"Come on, man! When are we going to get serious about this problem?"
Scientists are taking aim at a commonly-overlooked problem in the fight against climate change: what to do about cities.
New research shows that the average temperature within a city will rise well beyond the global average temperatures that climate initiatives tend to focus on, Wired reports. In fact, the new models show that metro areas could end up 4.4 degrees Celsius hotter by the year 2100. That presents a major health risk to those that live there, as well as a fresh challenge for those seeking to limit climate change's impact.
For context, the 2015 Paris Agreement seeks to limit global temperatures to a 1.5-degree-Celsius increase over preindustrial levels. Because cities only account for about three percent of the planet's surface area, they tend to be overlooked in the calculations that inform scientist's predictions of the future. But new models published Monday in the journal Nature Climate Change finally draw attention to cities' "heat-island effect."
"When I read these papers, I just don't know what's wrong with humanity, to be honest with you. Because this is like the same song being sung by different people," University of Hawaii at Manoa climate scientist Camilo Mora, who didn't work on the research, told Wired. "Come on, man! When are we going to get serious about this problem? This is another person ringing the bell. We just for some reason refuse to hear this thing."

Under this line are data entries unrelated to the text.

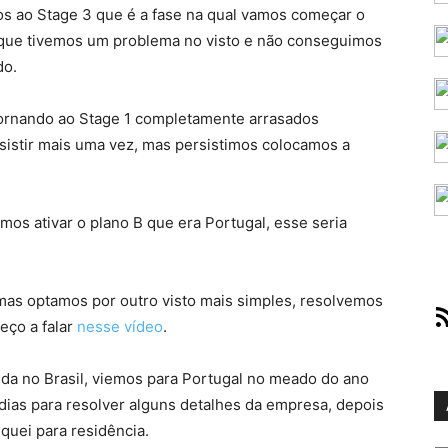
s ao Stage 3 que é a fase na qual vamos começar o
 que tivemos um problema no visto e não conseguimos
do.
etornando ao Stage 1 completamente arrasados
istir mais uma vez, mas persistimos colocamos a
mos ativar o plano B que era Portugal, esse seria
mas optamos por outro visto mais simples, resolvemos
RS
eço a falar
nesse vídeo
.
ida no Brasil, viemos para Portugal no meado do ano
dias para resolver alguns detalhes da empresa, depois
quei para residência.
Ar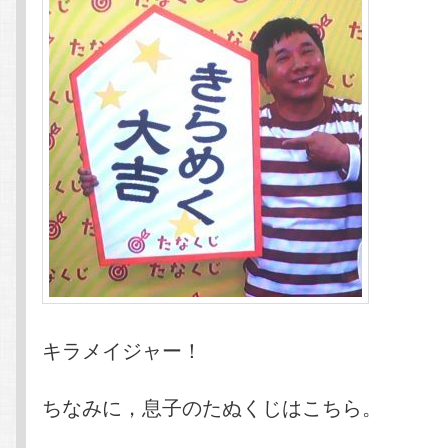
キラメイジャー！
ちなみに，息子のたぬくじはこちら。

To help keep cities cooler and limit the heat-island effect, experts recommend making them a whole lot greener. Rural areas have an advantage because plants provide shade and release cooling water into the air, Wired reports, so green areas in cities could do the same.
"Those would be investments that really would help cities adapt to the climate change we can't prevent," Elizabeth Sawin, codirector of the nonprofit Climate Interactive, told Wired.